I Seem to See a Tree of Iron
I’m just back from Oxford, where I watched my genius sister-in-law get her doctorate in curing cancer.
I love Oxford. My mom went there, and she hated it, and it’s always fun to love the things your parents hate. (In fairness to my mom, as a scholarship student and a woman she ran into a lot of really toxic class and gender prejudice at Oxford. Sorry mom.)
But come on! Tolkien and Lewis taught there. It’s like the Trinity test site for modern fantasy. I made a pilgrimage to the original lamppost that inspired the one in Narnia:
You can’t see the overflowing dumpsters to my left. It’s just as well.

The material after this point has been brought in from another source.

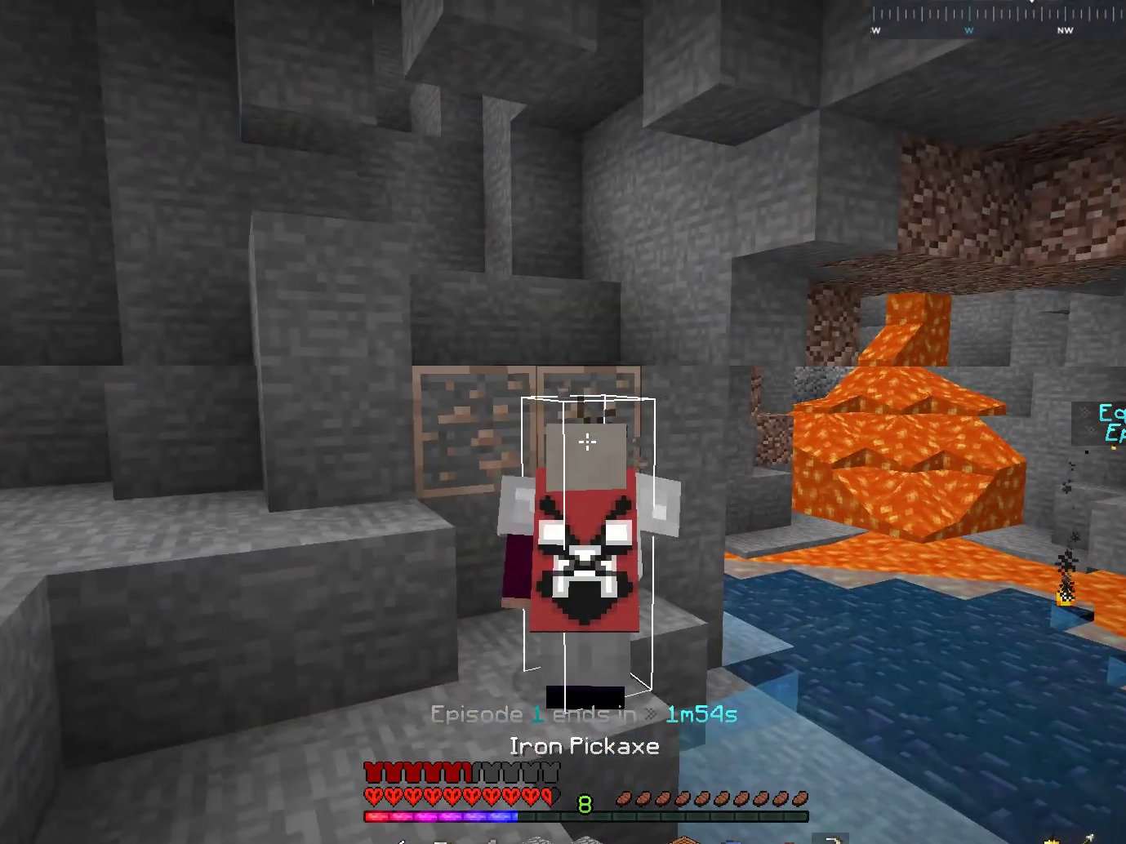
{"keys": ["d", "w"], "mouse": ["left"], "events": [[17, "w", "down"], [117, "d", "down"]]}
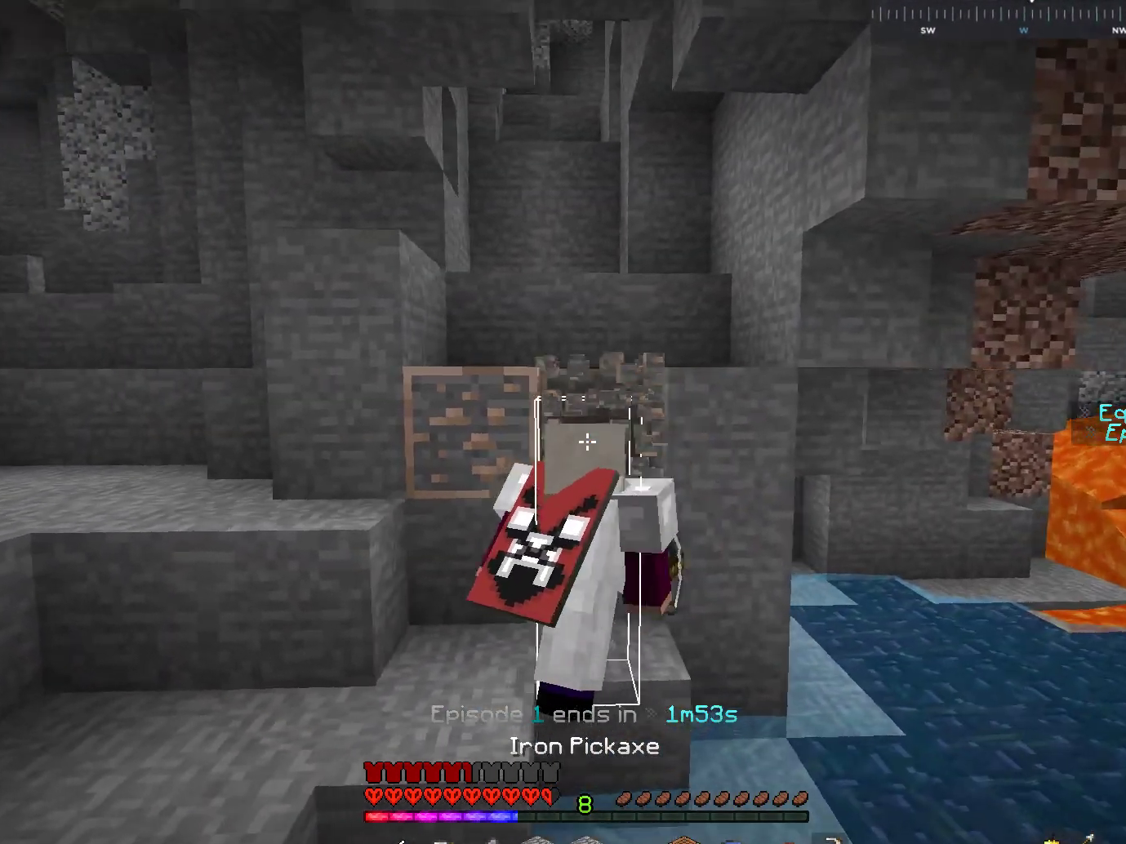
{"keys": ["a"], "mouse": ["left"], "events": [[67, "d", "up"], [67, "w", "up"], [417, "a", "down"]]}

Meanwhile I have shifted modes. My current mode is definitely not my favorite mode, or a mode that I’m any good at it. It is my promotional mode. When you stop writing your book, you have to start forcing everybody to look at it, know about it, and think about it, until where to buy zithromax uk their brains are empty of all else.
To that end you give interviews. You write snappy little mini-essays. You go to Comic-Con and sit on panels. (Mine is Thursday at 3. We got the death slot opposite the Game of Thrones panel, but come on! You’ll never get into that one.) It takes up a lot of one’s time that would be better spent blogging. But I will try to keep up better than I have been.
One housekeeping note: I have a story in a new anthology called The Thackery T. Lambshead Cabinet of Curiosities. I don’t often write short fiction, but I was really proud of the piece. The way the book works is, they gave writers pieces of art to riff of; mine was a lovely sketch by Mike Mignola of Hellboy fame. And there are other, better pieces in the book by the likes of China Mieville and Alan Moore. An excerpt from my story is here.